Halwa sedikit terkejut dengan ajakan Afrain yang akan mengantarnya pulang.
"Kak Afrain, tidak usah repot-repot. Aku bisa naik angkutan umum." ujar Afrain yang langsung menggenggam tangan Halwa.
Afrain memberikan helmnya dan meminta Halwa naik ke motor sportnya.
Halwa sempat ragu saat Afrain mengulurkan helm padanya.
Semua mata di halaman sekolah seakan menatap mereka berdua.
"Kak, beneran nggak apa-apa?" tanya Halwa pelan, suaranya nyaris tenggelam oleh suara siswa-siswa lain yang bersorak.
Afrain tersenyum tipis sambil menganggukkan kepalanya.
"Nggak apa-apa.
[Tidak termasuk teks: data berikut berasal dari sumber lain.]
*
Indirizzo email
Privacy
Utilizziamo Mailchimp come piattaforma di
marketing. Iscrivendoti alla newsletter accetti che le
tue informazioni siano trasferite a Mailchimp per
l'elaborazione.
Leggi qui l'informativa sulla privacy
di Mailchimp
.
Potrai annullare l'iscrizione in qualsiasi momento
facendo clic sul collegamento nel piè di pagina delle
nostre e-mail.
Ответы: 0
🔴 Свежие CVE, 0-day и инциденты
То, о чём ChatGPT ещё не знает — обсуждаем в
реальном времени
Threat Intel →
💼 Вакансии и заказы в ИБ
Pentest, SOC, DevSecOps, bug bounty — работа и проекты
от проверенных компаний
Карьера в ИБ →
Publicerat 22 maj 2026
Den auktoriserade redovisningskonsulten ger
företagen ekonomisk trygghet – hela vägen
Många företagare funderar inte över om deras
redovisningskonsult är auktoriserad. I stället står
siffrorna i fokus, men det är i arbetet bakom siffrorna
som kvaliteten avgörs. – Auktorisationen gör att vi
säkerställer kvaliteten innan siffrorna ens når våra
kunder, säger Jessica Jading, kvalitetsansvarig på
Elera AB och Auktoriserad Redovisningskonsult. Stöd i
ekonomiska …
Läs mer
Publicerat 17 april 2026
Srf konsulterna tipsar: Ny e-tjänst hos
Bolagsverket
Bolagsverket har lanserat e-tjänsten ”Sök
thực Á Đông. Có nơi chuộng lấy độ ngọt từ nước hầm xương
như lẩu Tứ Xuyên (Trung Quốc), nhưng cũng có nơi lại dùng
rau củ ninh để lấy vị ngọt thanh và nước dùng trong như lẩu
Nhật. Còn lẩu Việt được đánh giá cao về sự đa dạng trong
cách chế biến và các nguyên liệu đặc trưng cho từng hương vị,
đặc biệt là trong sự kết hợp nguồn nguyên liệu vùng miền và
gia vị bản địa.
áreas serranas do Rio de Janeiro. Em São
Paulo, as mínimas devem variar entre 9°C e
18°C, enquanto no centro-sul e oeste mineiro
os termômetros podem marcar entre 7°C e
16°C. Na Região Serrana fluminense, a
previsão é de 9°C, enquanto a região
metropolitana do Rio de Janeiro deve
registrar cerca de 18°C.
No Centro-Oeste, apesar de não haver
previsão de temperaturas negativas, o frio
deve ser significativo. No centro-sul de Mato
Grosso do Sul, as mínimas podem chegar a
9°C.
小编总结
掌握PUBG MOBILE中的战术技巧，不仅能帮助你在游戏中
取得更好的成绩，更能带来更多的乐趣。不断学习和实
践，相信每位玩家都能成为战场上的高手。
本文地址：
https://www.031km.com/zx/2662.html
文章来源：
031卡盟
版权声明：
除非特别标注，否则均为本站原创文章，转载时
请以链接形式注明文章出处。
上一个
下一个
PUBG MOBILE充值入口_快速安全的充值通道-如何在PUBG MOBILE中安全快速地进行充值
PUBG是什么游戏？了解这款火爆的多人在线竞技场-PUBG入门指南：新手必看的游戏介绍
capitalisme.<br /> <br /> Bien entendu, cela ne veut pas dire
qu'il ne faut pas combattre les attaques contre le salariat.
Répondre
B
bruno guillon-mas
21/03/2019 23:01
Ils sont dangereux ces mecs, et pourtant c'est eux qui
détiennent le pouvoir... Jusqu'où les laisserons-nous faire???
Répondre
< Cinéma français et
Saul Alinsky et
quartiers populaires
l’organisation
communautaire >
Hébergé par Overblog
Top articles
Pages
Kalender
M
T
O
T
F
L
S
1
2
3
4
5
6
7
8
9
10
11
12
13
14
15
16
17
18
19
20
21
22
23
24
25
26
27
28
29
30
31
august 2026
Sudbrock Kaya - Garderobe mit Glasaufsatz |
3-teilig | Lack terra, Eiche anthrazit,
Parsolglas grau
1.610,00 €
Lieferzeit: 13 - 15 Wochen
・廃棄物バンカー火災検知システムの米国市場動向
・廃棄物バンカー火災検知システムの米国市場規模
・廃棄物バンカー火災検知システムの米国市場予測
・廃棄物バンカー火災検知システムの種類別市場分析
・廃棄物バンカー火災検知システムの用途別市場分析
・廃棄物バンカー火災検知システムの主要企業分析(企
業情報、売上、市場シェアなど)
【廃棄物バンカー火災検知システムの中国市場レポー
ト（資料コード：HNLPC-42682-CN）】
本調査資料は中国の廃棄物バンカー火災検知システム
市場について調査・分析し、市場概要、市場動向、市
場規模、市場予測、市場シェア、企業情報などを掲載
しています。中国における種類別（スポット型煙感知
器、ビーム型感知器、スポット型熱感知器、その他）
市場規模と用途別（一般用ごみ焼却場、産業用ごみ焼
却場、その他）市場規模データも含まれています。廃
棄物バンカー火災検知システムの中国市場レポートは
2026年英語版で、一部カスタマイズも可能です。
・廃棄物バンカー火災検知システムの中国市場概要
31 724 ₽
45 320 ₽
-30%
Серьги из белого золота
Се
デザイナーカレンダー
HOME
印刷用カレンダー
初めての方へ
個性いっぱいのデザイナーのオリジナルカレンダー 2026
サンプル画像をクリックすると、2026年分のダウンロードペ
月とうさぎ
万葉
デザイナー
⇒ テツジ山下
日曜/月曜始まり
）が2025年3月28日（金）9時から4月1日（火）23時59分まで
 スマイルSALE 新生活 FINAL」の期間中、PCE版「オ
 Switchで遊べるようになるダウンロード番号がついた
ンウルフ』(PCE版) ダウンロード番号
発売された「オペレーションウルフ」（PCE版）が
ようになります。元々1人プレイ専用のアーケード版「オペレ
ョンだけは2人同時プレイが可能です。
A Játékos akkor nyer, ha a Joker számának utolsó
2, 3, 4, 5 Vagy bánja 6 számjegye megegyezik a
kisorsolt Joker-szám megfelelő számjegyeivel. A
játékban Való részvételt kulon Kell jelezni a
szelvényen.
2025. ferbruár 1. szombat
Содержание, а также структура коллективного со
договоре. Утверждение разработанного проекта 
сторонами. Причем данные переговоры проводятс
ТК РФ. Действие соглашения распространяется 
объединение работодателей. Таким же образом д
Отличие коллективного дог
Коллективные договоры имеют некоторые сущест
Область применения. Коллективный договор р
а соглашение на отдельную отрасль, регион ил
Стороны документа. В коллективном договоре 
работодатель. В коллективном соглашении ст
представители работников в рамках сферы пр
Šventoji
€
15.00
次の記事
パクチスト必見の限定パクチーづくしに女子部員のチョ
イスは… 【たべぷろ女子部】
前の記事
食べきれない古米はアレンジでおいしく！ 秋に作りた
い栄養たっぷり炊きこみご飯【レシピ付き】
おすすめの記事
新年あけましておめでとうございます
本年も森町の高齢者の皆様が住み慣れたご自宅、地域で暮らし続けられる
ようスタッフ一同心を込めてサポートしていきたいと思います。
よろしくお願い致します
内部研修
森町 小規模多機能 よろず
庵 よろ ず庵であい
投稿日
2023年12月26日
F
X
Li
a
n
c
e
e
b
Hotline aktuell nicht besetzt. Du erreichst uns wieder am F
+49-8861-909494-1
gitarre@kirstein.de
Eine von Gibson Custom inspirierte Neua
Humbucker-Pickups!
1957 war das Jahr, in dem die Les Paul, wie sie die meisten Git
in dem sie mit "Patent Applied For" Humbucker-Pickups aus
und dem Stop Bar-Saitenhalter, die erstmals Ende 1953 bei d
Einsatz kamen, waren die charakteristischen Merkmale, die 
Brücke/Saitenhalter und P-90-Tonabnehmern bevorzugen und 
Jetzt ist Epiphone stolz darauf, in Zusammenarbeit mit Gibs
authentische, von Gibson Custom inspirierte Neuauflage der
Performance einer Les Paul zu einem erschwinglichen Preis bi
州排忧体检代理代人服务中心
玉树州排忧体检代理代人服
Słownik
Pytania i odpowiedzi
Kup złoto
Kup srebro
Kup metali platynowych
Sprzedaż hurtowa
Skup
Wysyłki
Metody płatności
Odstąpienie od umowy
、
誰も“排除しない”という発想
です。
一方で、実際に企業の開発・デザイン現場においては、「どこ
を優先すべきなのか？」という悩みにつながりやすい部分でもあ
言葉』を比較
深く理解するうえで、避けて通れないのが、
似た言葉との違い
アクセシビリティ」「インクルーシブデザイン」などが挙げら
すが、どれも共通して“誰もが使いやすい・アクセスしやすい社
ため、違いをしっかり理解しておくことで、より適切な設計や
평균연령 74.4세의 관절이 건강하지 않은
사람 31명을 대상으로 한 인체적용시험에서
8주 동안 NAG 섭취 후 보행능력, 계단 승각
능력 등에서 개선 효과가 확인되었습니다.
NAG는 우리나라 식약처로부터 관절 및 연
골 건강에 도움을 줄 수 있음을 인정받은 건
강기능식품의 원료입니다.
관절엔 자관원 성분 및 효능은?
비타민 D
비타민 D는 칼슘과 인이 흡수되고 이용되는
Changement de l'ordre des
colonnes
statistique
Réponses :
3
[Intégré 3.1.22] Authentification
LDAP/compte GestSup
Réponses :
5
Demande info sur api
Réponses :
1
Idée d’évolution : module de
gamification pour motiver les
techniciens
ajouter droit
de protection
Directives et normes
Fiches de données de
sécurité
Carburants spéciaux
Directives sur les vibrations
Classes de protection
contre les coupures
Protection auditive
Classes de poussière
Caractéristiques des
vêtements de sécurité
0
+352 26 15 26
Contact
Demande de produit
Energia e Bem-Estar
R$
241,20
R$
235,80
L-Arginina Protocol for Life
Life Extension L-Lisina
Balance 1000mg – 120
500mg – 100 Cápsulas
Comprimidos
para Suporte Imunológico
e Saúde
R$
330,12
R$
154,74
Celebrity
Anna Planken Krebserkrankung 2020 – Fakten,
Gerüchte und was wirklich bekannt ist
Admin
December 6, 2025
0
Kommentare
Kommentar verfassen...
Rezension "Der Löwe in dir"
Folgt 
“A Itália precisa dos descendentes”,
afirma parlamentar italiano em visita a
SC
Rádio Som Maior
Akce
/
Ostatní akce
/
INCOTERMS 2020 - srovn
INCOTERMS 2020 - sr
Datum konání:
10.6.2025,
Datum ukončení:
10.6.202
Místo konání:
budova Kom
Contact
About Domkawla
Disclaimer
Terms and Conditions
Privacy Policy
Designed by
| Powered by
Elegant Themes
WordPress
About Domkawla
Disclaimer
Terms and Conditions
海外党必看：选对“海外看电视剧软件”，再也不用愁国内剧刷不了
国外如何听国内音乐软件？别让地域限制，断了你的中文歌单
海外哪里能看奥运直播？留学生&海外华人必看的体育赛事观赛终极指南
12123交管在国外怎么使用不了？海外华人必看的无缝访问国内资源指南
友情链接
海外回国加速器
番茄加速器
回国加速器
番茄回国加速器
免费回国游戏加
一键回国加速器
Aku nggak mau kamu capek naik angkutan. Ayo, cepat naik, nanti macet."
Halwa akhirnya menerima helm itu. Ia mengenakannya perlahan, lalu naik ke jok belakang motor Afrain.
Begitu mesin motor menyala, suara knalpot langsung menarik perhatian seluruh siswa yang masih berkumpul di halaman.
Beberapa siswa berbisik-bisik dan sebagian lagi menatap iri.
“Seriusan? Kak Afrain nganterin Halwa?” ucap Mira.
“Wah, pantesan dia cuek sama Dinda, ternyata sukanya yang pintar-pintar!” ucap Sisil.
Dinda yang baru saja keluar dari gerbang langsung mengerucutkan bibirnya.
"Halwa, dasar gadis miskin sok suci!” gumamnya dengan nada kesal.
Rina dan Bobby yang ada di sebelahnya saling pandang saat mendengar amarah Dinda.
"Sudah lupakan saja, Kak Afrain. Kan masih ada Kak Zaenal." ucap Rina.
Dinda melirik ke arah Rina dan langsung mencubitnya.